Home made Pickles

Times of abundance whether it be in terms of seasonal produce of time needs to be utilised well. On this day I had both so set about on a pickle mission so I can have a stock ready to go int he fridge.

A bit of experiementation-salt pickling can be ...well just too salty and then vinegar pickling can be again just to vinegary.But I wanted to set up some pickled chillies for winter when I cant get any at a reasonable price.

Sichuan cooking uses a great deal of pickled chillies chopped up into things to give a good ziny lift. This time of year when there are a tonne of chillies about it is an easy process.

Heat 2 parts white or rice vinegar with 1 part water with the addition of 2 cinnamon quills or cassia bark, 1 star anise a hunk of ginger and 3 or 4 cloves of garlic, 2 T sugar and 1 t salt till it comes to a boil. Take it off the heat and allow to cool at bit before pouring over the chillies. Let sit for 10 mins or so and once cool enought to handle pack into a sterilised screw top jar. Into the fridge for at least 1 month and then they should be ready to rock.

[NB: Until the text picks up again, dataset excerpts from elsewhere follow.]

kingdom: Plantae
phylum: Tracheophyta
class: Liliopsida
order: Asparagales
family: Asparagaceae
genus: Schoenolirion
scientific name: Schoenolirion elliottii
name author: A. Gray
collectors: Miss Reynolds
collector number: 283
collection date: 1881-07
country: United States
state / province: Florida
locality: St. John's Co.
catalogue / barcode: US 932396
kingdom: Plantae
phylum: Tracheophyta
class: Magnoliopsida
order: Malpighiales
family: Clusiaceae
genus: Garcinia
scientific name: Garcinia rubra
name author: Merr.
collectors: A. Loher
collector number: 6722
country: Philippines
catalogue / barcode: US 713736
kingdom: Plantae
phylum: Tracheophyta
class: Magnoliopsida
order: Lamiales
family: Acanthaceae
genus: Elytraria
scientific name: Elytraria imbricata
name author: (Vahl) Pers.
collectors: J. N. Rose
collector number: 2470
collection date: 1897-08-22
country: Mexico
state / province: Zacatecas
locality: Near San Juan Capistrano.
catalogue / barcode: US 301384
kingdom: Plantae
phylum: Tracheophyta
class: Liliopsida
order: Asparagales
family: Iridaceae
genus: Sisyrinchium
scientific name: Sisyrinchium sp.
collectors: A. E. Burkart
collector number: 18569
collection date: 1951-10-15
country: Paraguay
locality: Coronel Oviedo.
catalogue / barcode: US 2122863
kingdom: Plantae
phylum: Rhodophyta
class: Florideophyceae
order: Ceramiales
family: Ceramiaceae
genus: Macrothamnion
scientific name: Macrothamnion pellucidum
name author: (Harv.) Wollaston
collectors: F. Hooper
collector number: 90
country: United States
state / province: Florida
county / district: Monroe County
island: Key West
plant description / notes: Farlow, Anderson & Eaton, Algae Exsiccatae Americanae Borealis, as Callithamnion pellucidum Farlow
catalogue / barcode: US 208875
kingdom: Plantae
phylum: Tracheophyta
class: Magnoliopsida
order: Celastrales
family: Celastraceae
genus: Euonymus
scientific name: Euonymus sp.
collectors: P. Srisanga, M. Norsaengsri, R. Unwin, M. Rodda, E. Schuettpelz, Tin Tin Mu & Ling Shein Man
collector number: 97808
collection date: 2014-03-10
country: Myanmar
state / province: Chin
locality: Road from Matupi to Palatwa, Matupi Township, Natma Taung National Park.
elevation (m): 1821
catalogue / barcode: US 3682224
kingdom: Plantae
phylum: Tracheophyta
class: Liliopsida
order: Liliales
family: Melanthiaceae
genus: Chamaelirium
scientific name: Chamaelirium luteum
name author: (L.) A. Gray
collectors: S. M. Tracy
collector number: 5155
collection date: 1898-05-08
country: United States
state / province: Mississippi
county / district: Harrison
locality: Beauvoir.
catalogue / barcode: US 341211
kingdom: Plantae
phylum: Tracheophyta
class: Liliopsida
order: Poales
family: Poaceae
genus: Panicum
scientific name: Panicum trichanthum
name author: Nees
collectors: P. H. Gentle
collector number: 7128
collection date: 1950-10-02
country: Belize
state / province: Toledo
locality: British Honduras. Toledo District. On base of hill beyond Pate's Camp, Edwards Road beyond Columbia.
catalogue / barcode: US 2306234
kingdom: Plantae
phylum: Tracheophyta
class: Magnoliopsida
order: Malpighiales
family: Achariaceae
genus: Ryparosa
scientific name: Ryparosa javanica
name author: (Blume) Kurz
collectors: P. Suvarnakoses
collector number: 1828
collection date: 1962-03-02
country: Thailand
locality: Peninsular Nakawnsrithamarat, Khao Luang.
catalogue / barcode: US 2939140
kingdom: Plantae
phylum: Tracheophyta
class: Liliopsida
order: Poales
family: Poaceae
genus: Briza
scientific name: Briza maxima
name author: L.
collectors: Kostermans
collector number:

Pickled Beansprouts are a good staple to have on hand as they can top really anything at all-noodles, a simple stir fry or just have on their own as a side dish.

Heat again 2 parts rice vinegar with 1 part water and add beansprouts. Heat till it just comes to a boil and take off the heat.Remove beansprouts immediatley and dress with sesame oil, sesame seeds, spring onions finely sliced, 1 t sugar and a sprinkle of ground Sichuan peppercorn if you like to have a bit of a mouth numbing addition.

The other two pickles on the day were daikon with turmeric and sliced bamboo shoots with Sichuan peppercorn, soy and five spice.